**Your tasks:**
1) Answer these questions from the passage on THC:
(a) In which condition is CBD described as especially effective?
(b) Which university published the study on monkeys with SIV?
(c) For how many consecutive months did the monkeys take daily doses of THC?
2) Carry on the passage on THC and medicine past its final sentence.

(Excerpted text begins)

Usually, when it comes to medical marijuana news, CBD gets the glory while THC plays second banana, second fiddle and Second City to CBD’s SNL. Tetrahydrocannabinol is the black sheep of the cannabinoid family – the one who gets you high, pulls in all the girls, has that edge that makes it cooler but can also get you fired or put back in jail if he turns up swimming in your urine.

Cannabidiol (CBD), on the other hand, is legal more places. Parents aren’t scared to give it to their kids. Because of its effectiveness, especially in childhood epilepsy, when people say “medical marijuana,” usually what they mean is CBD-heavy strains and products.

But THC has a lot to offer too. Just because it’s a bad boy doesn’t mean it can’t do some medical good. Like say, shrink some tumors. Or maybe stop the spread of HIV in the body. Say what? Say truth.

Louisiana State University published last year a study of some good-time-loving monkeys who contracted SIV (like HIV but with “simian” swapped for “human”) then took daily doses of THC for 17 consecutive months. Some very patient researches discovered at the end of this nearly year and a half period that the monkeys on weed showed significantly less damage to the immune tissue in their stomachs, which are central and vital battlegrounds where SIV and HIV spread and gain a foothold in the body, than the much less lucky monkeys in the control group.

(Excerpted text ends)
(Dataset entries begins)

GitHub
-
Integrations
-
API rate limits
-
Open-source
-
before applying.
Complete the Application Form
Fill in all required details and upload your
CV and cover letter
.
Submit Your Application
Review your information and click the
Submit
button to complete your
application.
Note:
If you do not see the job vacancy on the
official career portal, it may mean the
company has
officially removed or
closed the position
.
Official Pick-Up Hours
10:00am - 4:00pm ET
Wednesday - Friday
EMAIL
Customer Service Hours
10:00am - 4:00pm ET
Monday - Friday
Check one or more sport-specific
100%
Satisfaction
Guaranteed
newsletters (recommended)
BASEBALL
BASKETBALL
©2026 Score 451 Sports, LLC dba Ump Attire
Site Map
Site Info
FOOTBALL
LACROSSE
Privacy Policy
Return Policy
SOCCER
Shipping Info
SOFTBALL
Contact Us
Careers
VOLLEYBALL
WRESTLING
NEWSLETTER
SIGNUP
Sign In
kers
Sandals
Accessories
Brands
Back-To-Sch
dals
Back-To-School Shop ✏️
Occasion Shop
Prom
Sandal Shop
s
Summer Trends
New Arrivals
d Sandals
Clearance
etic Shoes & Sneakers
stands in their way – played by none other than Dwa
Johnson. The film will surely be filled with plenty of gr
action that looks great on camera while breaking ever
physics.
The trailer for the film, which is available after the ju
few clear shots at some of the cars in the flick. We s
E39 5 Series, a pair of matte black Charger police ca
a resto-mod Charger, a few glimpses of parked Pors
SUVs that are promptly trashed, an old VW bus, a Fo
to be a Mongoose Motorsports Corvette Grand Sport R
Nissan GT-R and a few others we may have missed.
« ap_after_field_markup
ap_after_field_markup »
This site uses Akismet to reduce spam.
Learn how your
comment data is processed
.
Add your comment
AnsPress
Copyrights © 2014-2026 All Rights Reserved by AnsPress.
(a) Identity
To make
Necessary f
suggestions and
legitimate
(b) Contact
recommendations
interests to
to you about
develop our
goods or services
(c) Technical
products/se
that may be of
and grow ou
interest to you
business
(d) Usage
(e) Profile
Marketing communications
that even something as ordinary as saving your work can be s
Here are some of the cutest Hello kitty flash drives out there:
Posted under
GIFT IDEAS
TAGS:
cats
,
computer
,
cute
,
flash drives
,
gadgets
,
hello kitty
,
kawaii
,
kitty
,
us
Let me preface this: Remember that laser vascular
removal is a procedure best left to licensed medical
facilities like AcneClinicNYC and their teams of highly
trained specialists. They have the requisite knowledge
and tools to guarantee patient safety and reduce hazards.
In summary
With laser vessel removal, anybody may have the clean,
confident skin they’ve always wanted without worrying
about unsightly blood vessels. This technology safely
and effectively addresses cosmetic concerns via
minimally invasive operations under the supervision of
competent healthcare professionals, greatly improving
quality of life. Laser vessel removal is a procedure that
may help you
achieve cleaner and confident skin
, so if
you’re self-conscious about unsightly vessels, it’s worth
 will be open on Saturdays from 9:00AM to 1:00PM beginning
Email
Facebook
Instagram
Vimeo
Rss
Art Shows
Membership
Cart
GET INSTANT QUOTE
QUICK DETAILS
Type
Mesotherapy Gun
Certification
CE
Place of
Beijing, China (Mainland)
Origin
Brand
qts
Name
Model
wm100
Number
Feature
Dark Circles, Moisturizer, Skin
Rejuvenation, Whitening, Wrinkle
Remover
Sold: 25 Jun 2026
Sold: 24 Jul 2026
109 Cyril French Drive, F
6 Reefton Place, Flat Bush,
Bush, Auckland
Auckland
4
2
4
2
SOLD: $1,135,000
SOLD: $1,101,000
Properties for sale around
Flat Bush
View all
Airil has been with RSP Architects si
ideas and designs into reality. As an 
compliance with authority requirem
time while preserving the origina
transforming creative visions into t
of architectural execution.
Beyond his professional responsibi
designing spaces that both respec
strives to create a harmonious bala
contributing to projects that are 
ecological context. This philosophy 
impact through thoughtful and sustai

(Dataset entries ends)

**Outputs for the tasks:**
1)
(a) Childhood epilepsy
(b) Louisiana State University
(c) 17

2)
“These findings reveal novel mechanisms that may potentially contribute to cannabinoid-mediated disease modulation,” wrote Dr. Patricia Molina, the study’s primary author. Which means there may be further testing in the near future.

Molina had already discovered in a previous study that monkeys given THC had a better chance of surviving SIV, but didn’t know why. A separate recent study shows that THC can also be effective in fighting late stage AIDS.

So, why don’t you just eat that, you fucking little goody two shoes CBD?